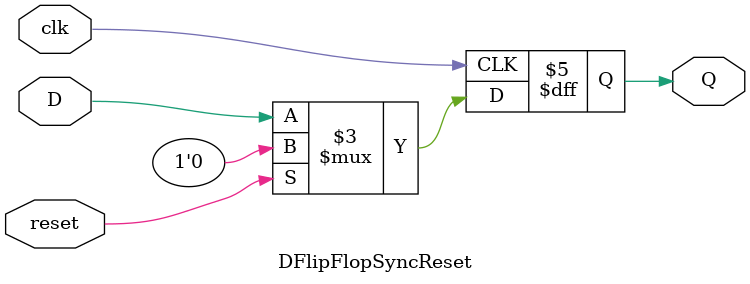
<source format=v>
`timescale 1ns / 1ps


module DFlipFlopSyncReset(
input wire D,
input wire clk,
input wire reset,
output reg Q
);
always @(posedge clk) begin
if (reset) begin
Q <= 0;
end else begin
Q <= D;
end
end
endmodule


  

</source>
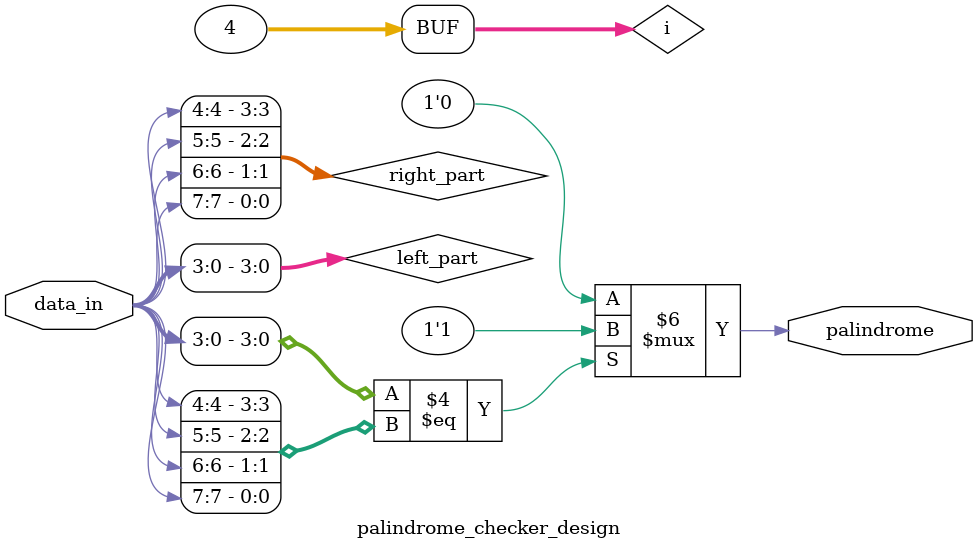
<source format=v>
`timescale 1ns / 1ps


module palindrome_checker_design#(parameter N=8)(input [N-1:0]data_in,output reg palindrome);

reg [(N/2)-1:0]left_part;
reg [(N/2)-1:0]right_part;

integer i;

always@(*)
begin
    for(i=0;i<(N/2);i=i+1)
    begin
    left_part[i]=data_in[i];
    right_part[i]=data_in[N-1-i];
    end
end

always@(*)
begin
if(left_part==right_part) 
    palindrome=1'b1;
    else
    palindrome=1'b0;
end    
endmodule

</source>
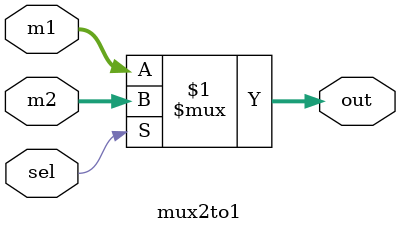
<source format=v>
module mux2to1 
#(	parameter MAX_WIDTH = 3)
(
    input wire [MAX_WIDTH-1:0] m1,
	 input wire [MAX_WIDTH-1:0] m2,
    input wire sel,  // La señal de selección
    output wire [MAX_WIDTH-1:0] out        // La salida
);

assign out = sel ? m2 : m1;

endmodule

</source>
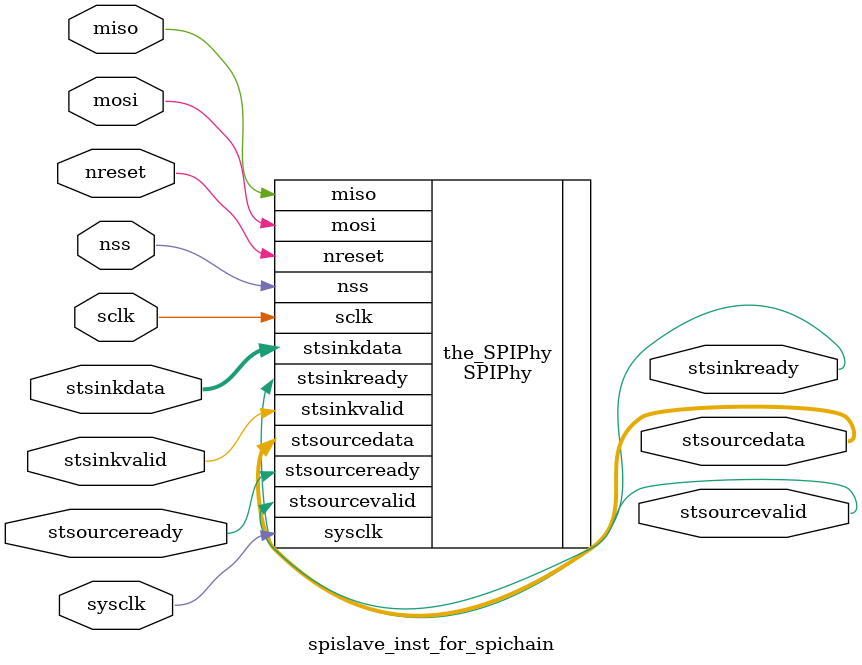
<source format=v>

`timescale 1ns / 1ps
// synthesis translate_on

// turn off superfluous verilog processor warnings 
// altera message_level Level1 
// altera message_off 10034 10035 10036 10037 10230 10240 10030 

module spislave_inst_for_spichain (
                                    // inputs:
                                     mosi,
                                     nreset,
                                     nss,
                                     sclk,
                                     stsinkdata,
                                     stsinkvalid,
                                     stsourceready,
                                     sysclk,

                                    // outputs:
                                     miso,
                                     stsinkready,
                                     stsourcedata,
                                     stsourcevalid
                                  )
;

  parameter  SYNC_DEPTH = 2; /* Number of synchronizer stages for clock crossing */

  inout            miso;
  output           stsinkready;
  output  [  7: 0] stsourcedata;
  output           stsourcevalid;
  input            mosi;
  input            nreset;
  input            nss;
  input            sclk;
  input   [  7: 0] stsinkdata;
  input            stsinkvalid;
  input            stsourceready;
  input            sysclk;

  wire             miso;
  wire             stsinkready;
  wire    [  7: 0] stsourcedata;
  wire             stsourcevalid;
  SPIPhy the_SPIPhy
    (
      .miso          (miso),
      .mosi          (mosi),
      .nreset        (nreset),
      .nss           (nss),
      .sclk          (sclk),
      .stsinkdata    (stsinkdata),
      .stsinkready   (stsinkready),
      .stsinkvalid   (stsinkvalid),
      .stsourcedata  (stsourcedata),
      .stsourceready (stsourceready),
      .stsourcevalid (stsourcevalid),
      .sysclk        (sysclk)
    );
  defparam the_SPIPhy.SYNC_DEPTH = SYNC_DEPTH;
  //defparam the_SPIPhy.CPOL = 0;


endmodule


</source>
※ ※ ※
Give the listing above again exactly, minus any images.

SOLUTION TO THIS PROBLEM:
<source format=v>
`timescale 1ns / 1ps


module DFlipFlopSyncReset(
input wire D,
input wire clk,
input wire reset,
output reg Q
);
always @(posedge clk) begin
if (reset) begin
Q <= 0;
end else begin
Q <= D;
end
end
endmodule


  

</source>
<source format=v>
`timescale 1ns / 1ps


module palindrome_checker_design#(parameter N=8)(input [N-1:0]data_in,output reg palindrome);

reg [(N/2)-1:0]left_part;
reg [(N/2)-1:0]right_part;

integer i;

always@(*)
begin
    for(i=0;i<(N/2);i=i+1)
    begin
    left_part[i]=data_in[i];
    right_part[i]=data_in[N-1-i];
    end
end

always@(*)
begin
if(left_part==right_part) 
    palindrome=1'b1;
    else
    palindrome=1'b0;
end    
endmodule

</source>
<source format=v>
module mux2to1 
#(	parameter MAX_WIDTH = 3)
(
    input wire [MAX_WIDTH-1:0] m1,
	 input wire [MAX_WIDTH-1:0] m2,
    input wire sel,  // La señal de selección
    output wire [MAX_WIDTH-1:0] out        // La salida
);

assign out = sel ? m2 : m1;

endmodule

</source>
<source format=v>

`timescale 1ns / 1ps
// synthesis translate_on

// turn off superfluous verilog processor warnings 
// altera message_level Level1 
// altera message_off 10034 10035 10036 10037 10230 10240 10030 

module spislave_inst_for_spichain (
                                    // inputs:
                                     mosi,
                                     nreset,
                                     nss,
                                     sclk,
                                     stsinkdata,
                                     stsinkvalid,
                                     stsourceready,
                                     sysclk,

                                    // outputs:
                                     miso,
                                     stsinkready,
                                     stsourcedata,
                                     stsourcevalid
                                  )
;

  parameter  SYNC_DEPTH = 2; /* Number of synchronizer stages for clock crossing */

  inout            miso;
  output           stsinkready;
  output  [  7: 0] stsourcedata;
  output           stsourcevalid;
  input            mosi;
  input            nreset;
  input            nss;
  input            sclk;
  input   [  7: 0] stsinkdata;
  input            stsinkvalid;
  input            stsourceready;
  input            sysclk;

  wire             miso;
  wire             stsinkready;
  wire    [  7: 0] stsourcedata;
  wire             stsourcevalid;
  SPIPhy the_SPIPhy
    (
      .miso          (miso),
      .mosi          (mosi),
      .nreset        (nreset),
      .nss           (nss),
      .sclk          (sclk),
      .stsinkdata    (stsinkdata),
      .stsinkready   (stsinkready),
      .stsinkvalid   (stsinkvalid),
      .stsourcedata  (stsourcedata),
      .stsourceready (stsourceready),
      .stsourcevalid (stsourcevalid),
      .sysclk        (sysclk)
    );
  defparam the_SPIPhy.SYNC_DEPTH = SYNC_DEPTH;
  //defparam the_SPIPhy.CPOL = 0;


endmodule


</source>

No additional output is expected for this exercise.